How did Canada get its name?

Answer

From the Iroquoian word 'kanata' meaning village or settlement, recorded by Jacques Cartier in 1535 when Iroquoians at Stadacona pointed to their village; Cartier later applied the name to the whole region of the St. Lawrence.

Explanation

Canada got its name from the Iroquoian word 'kanata' meaning 'village' or 'settlement', recorded by Jacques Cartier in 1535. According to Cartier's journal of his second voyage, the Iroquoian guides Domagaya and Taignoagny used the word 'kanata' to point to their village of Stadacona (the site of present-day Quebec City) on the St. Lawrence River. Cartier mistook the word for the name of the entire region and recorded the territory along the St. Lawrence as 'le pays des Canadas' (the country of the Canadas) on his maps and writings.

By the 1540s 'Canada' had become the standard French name for the St. Lawrence Valley region of New France. Samuel de Champlain used 'Canada' in his early 17th-century writings to refer to the inland part of New France along the St. Lawrence (as distinct from Acadia on the Atlantic coast). Following the British conquest of New France in 1763, the British colonial administration retained 'Canada' as a regional name. The Constitutional Act of 1791 formally divided 'the Province of Quebec' into Upper Canada (largely English-speaking, today's Ontario) and Lower Canada (largely French-speaking, today's Quebec).

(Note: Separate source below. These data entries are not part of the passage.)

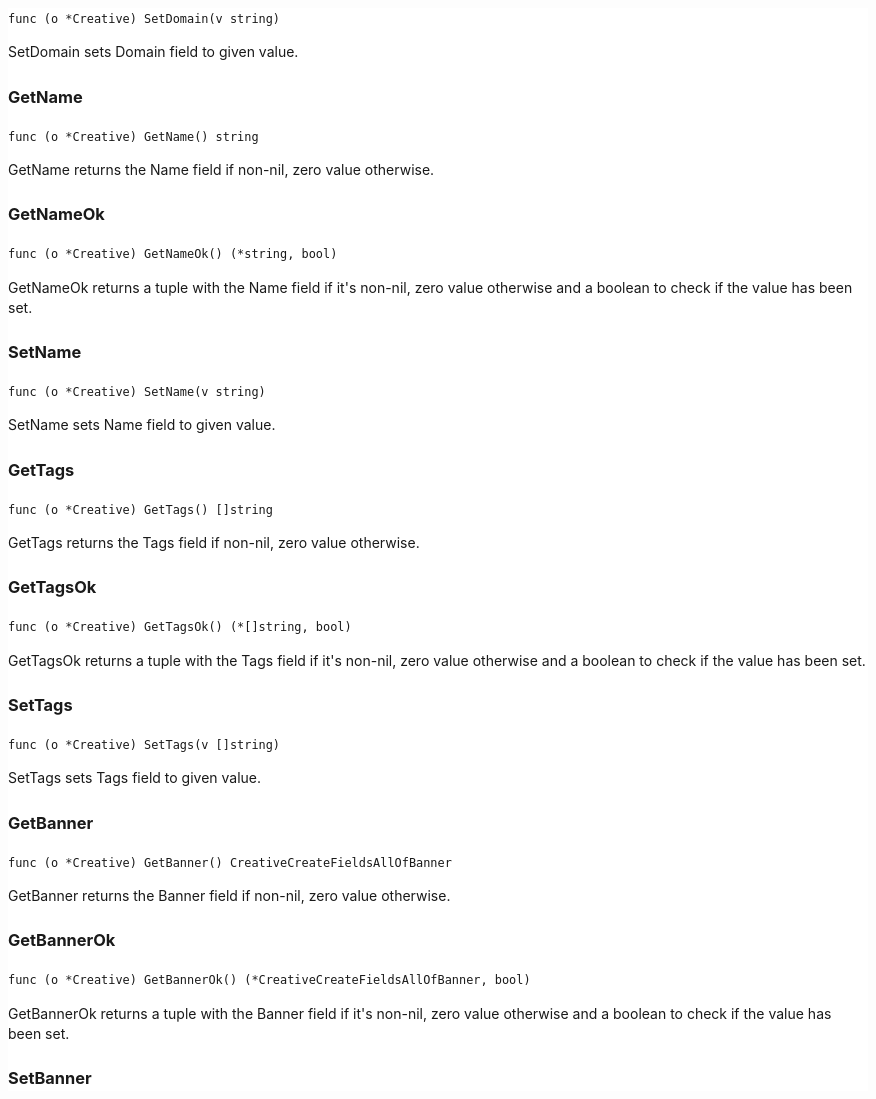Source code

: `func (o *Creative) SetDomain(v string)`

SetDomain sets Domain field to given value.


### GetName

`func (o *Creative) GetName() string`

GetName returns the Name field if non-nil, zero value otherwise.

### GetNameOk

`func (o *Creative) GetNameOk() (*string, bool)`

GetNameOk returns a tuple with the Name field if it's non-nil, zero value otherwise
and a boolean to check if the value has been set.

### SetName

`func (o *Creative) SetName(v string)`

SetName sets Name field to given value.


### GetTags

`func (o *Creative) GetTags() []string`

GetTags returns the Tags field if non-nil, zero value otherwise.

### GetTagsOk

`func (o *Creative) GetTagsOk() (*[]string, bool)`

GetTagsOk returns a tuple with the Tags field if it's non-nil, zero value otherwise
and a boolean to check if the value has been set.

### SetTags

`func (o *Creative) SetTags(v []string)`

SetTags sets Tags field to given value.


### GetBanner

`func (o *Creative) GetBanner() CreativeCreateFieldsAllOfBanner`

GetBanner returns the Banner field if non-nil, zero value otherwise.

### GetBannerOk

`func (o *Creative) GetBannerOk() (*CreativeCreateFieldsAllOfBanner, bool)`

GetBannerOk returns a tuple with the Banner field if it's non-nil, zero value otherwise
and a boolean to check if the value has been set.

### SetBanner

The Act of Union of 1840 merged Upper and Lower Canada into the Province of Canada (which had two sub-units, Canada West and Canada East). When the British North America Act of 1867 established the Dominion at Confederation, the new federation was named Canada and comprised four provinces: Ontario, Quebec, Nova Scotia, and New Brunswick. Section 3 of the BNA Act provided that the new Dominion 'shall be called Canada'.

The name's Indigenous origin makes Canada one of relatively few countries to bear an Indigenous-language name as its formal name. Other examples include Guatemala (from Nahuatl 'cuauhtēmallān'), Mexico (from Nahuatl 'Mēxihco'), and several others. Canada's official name is just 'Canada' (since the Canada Act of 1982 dropped 'Dominion of Canada' from common use, though 'Dominion' remains in some legal and constitutional language). The federal government today describes Canada's name as 'a tribute to the Indigenous peoples who originally inhabited the country'.

Why this matters for your test

Canada's name comes from an Iroquoian word, reflecting the country's Indigenous foundation. Recognising 'kanata' meaning village and Cartier's 1535 recording gives candidates two specific anchors.